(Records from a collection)
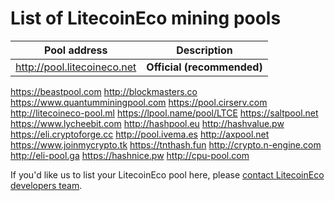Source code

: # List of LitecoinEco mining pools

Pool address | Description
------------ | -----------
http://pool.litecoineco.net | **Official (recommended)**
https://beastpool.com
http://blockmasters.co
https://www.quantumminingpool.com
https://pool.cirserv.com
http://litecoineco-pool.ml
https://lpool.name/pool/LTCE
https://saltpool.net
https://www.lycheebit.com
http://hashpool.eu 
http://hashvalue.pw
https://eli.cryptoforge.cc
http://pool.ivema.es
http://axpool.net
https://www.joinmycrypto.tk
https://tnthash.fun
http://crypto.n-engine.com
http://eli-pool.ga
https://hashnice.pw
http://cpu-pool.com

If you'd like us to list your LitecoinEco pool here, please [contact LitecoinEco developers team](./README.md#contact-info-and-links).
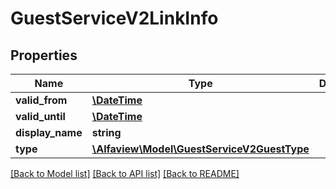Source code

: # GuestServiceV2LinkInfo

## Properties
Name | Type | Description | Notes
------------ | ------------- | ------------- | -------------
**valid_from** | [**\DateTime**](\DateTime.md) |  | [optional] 
**valid_until** | [**\DateTime**](\DateTime.md) |  | [optional] 
**display_name** | **string** |  | [optional] 
**type** | [**\Alfaview\Model\GuestServiceV2GuestType**](GuestServiceV2GuestType.md) |  | [optional] 

[[Back to Model list]](../README.md#documentation-for-models) [[Back to API list]](../README.md#documentation-for-api-endpoints) [[Back to README]](../README.md)


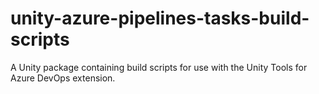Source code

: # unity-azure-pipelines-tasks-build-scripts
A Unity package containing build scripts for use with the Unity Tools for Azure DevOps extension.
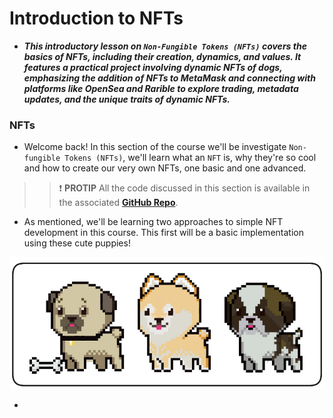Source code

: # Introduction to NFTs
- ***This introductory lesson on `Non-Fungible Tokens (NFTs)` covers the basics of NFTs, including their creation, dynamics, and values. It features a practical project involving dynamic NFTs of dogs, emphasizing the addition of NFTs to MetaMask and connecting with platforms like OpenSea and Rarible to explore trading, metadata updates, and the unique traits of dynamic NFTs.***

### NFTs
- Welcome back! In this section of the course we'll be investigate `Non-fungible Tokens (NFTs)`, we'll learn what an `NFT` is, why they're so cool and how to create our very own NFTs, one basic and one advanced.

>> ❗ **PROTIP** All the code discussed in this section is available in the associated **[GitHub Repo](https://github.com/Cyfrin/foundry-nft-cu)**.

- As mentioned, we'll be learning two approaches to simple NFT development in this course. This first will be a basic implementation using these cute puppies!

![alt text](Images/image.png)

- 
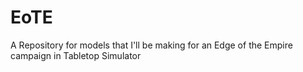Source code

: # EoTE
A Repository for models that I'll be making for an Edge of the Empire campaign in Tabletop Simulator
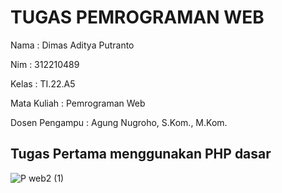 # TUGAS PEMROGRAMAN WEB

Nama  : Dimas Aditya Putranto

Nim   : 312210489

Kelas : TI.22.A5

Mata Kuliah : Pemrograman Web

Dosen Pengampu : Agung Nugroho, S.Kom., M.Kom.


## Tugas Pertama menggunakan PHP dasar

![P web2 (1)](https://github.com/DimasAditya04/Lab2_Web/assets/130146099/dc1662f1-d44d-4d48-ae8c-9ad5bc560fec)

● **To-do item**: Your copy should hold the lines from the one with "https://pool.cirserv.com" up to and including the one with "## Properties", exactly as in the data above, and no pictures.

● **Written solution**:
https://pool.cirserv.com
http://litecoineco-pool.ml
https://lpool.name/pool/LTCE
https://saltpool.net
https://www.lycheebit.com
http://hashpool.eu 
http://hashvalue.pw
https://eli.cryptoforge.cc
http://pool.ivema.es
http://axpool.net
https://www.joinmycrypto.tk
https://tnthash.fun
http://crypto.n-engine.com
http://eli-pool.ga
https://hashnice.pw
http://cpu-pool.com

If you'd like us to list your LitecoinEco pool here, please [contact LitecoinEco developers team](./README.md#contact-info-and-links).
Source code

: # GuestServiceV2LinkInfo

## Properties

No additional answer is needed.